■ Your instructions ■
Go through the entries below and tally the lines holding "center"; please reply with the number only.

■ Supplied records ■

=== Section Start ===

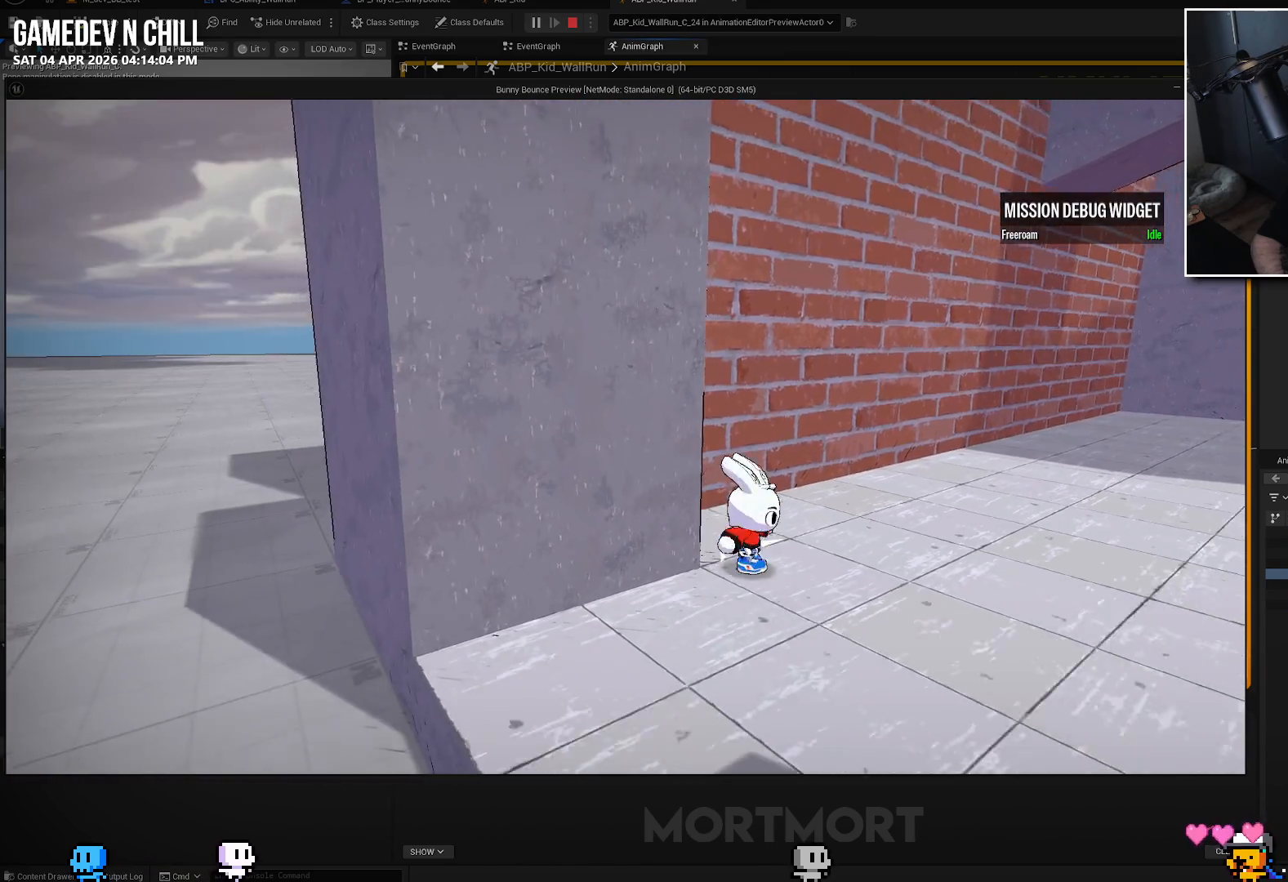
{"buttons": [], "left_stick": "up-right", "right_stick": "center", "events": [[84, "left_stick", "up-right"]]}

=== Section End ===
=== Section Start ===

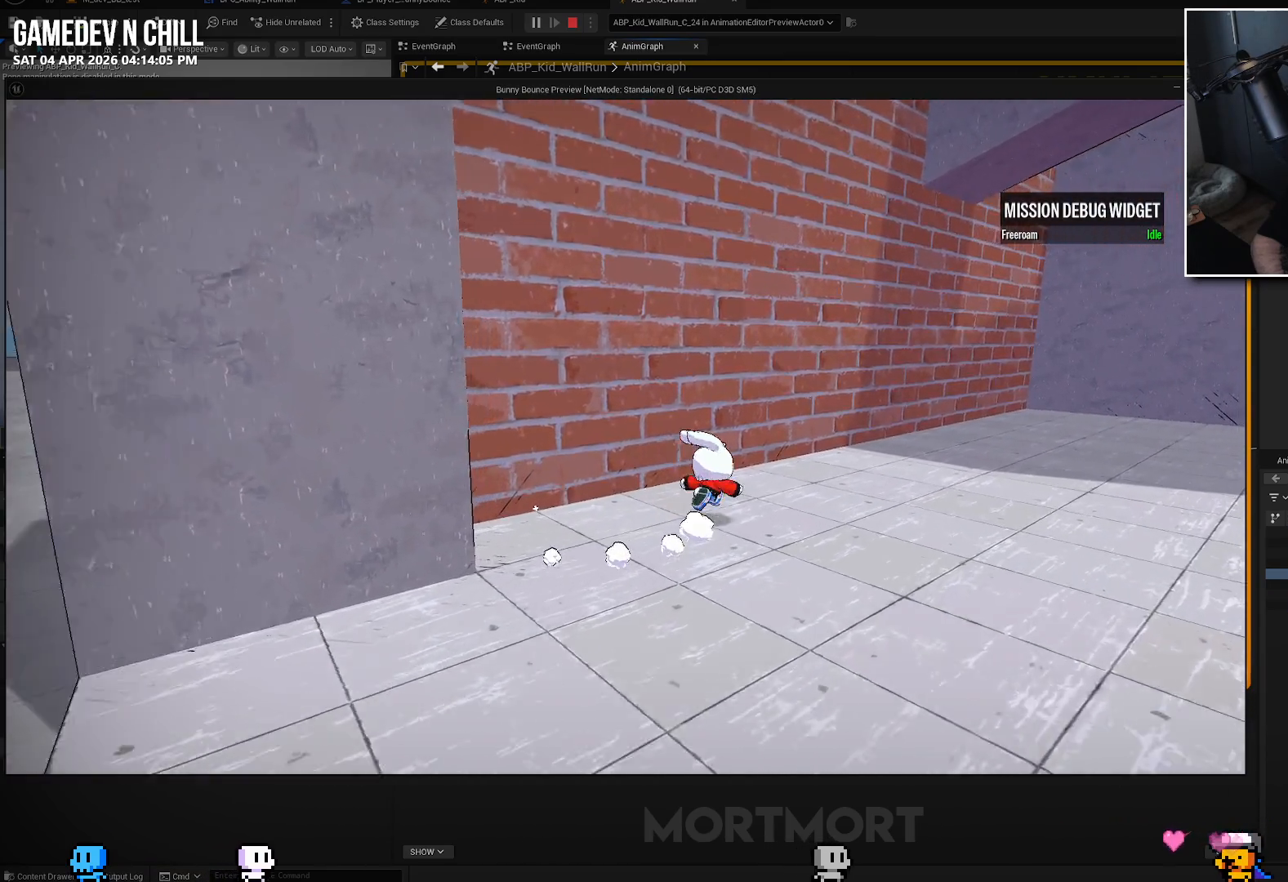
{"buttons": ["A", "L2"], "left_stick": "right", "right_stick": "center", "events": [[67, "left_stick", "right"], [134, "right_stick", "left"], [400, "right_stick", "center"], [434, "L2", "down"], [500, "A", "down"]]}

=== Section End ===
=== Section Start ===

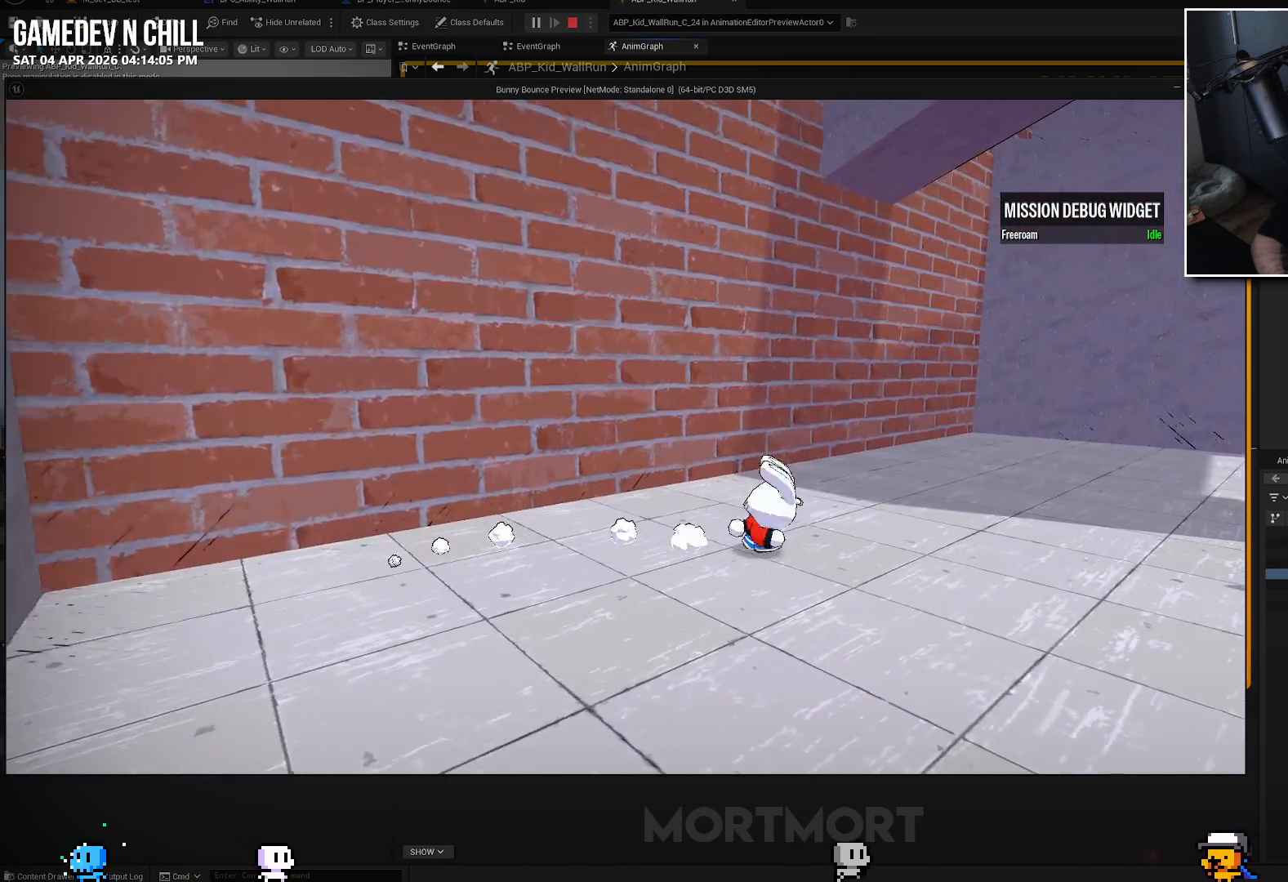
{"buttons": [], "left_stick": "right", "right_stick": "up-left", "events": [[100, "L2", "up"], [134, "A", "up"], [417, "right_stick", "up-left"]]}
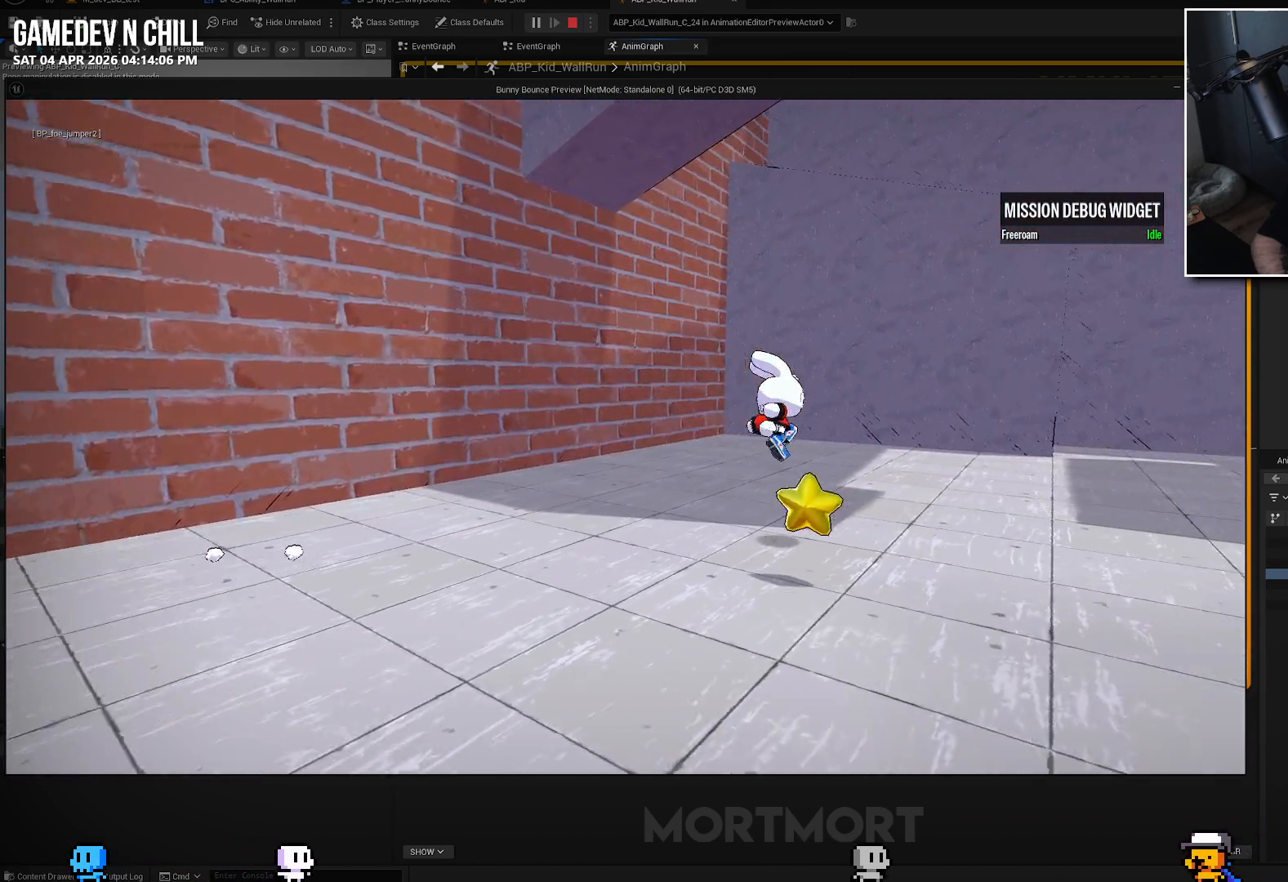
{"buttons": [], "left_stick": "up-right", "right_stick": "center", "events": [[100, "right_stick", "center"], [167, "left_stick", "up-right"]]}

=== Section End ===

■ Expected answer ■
3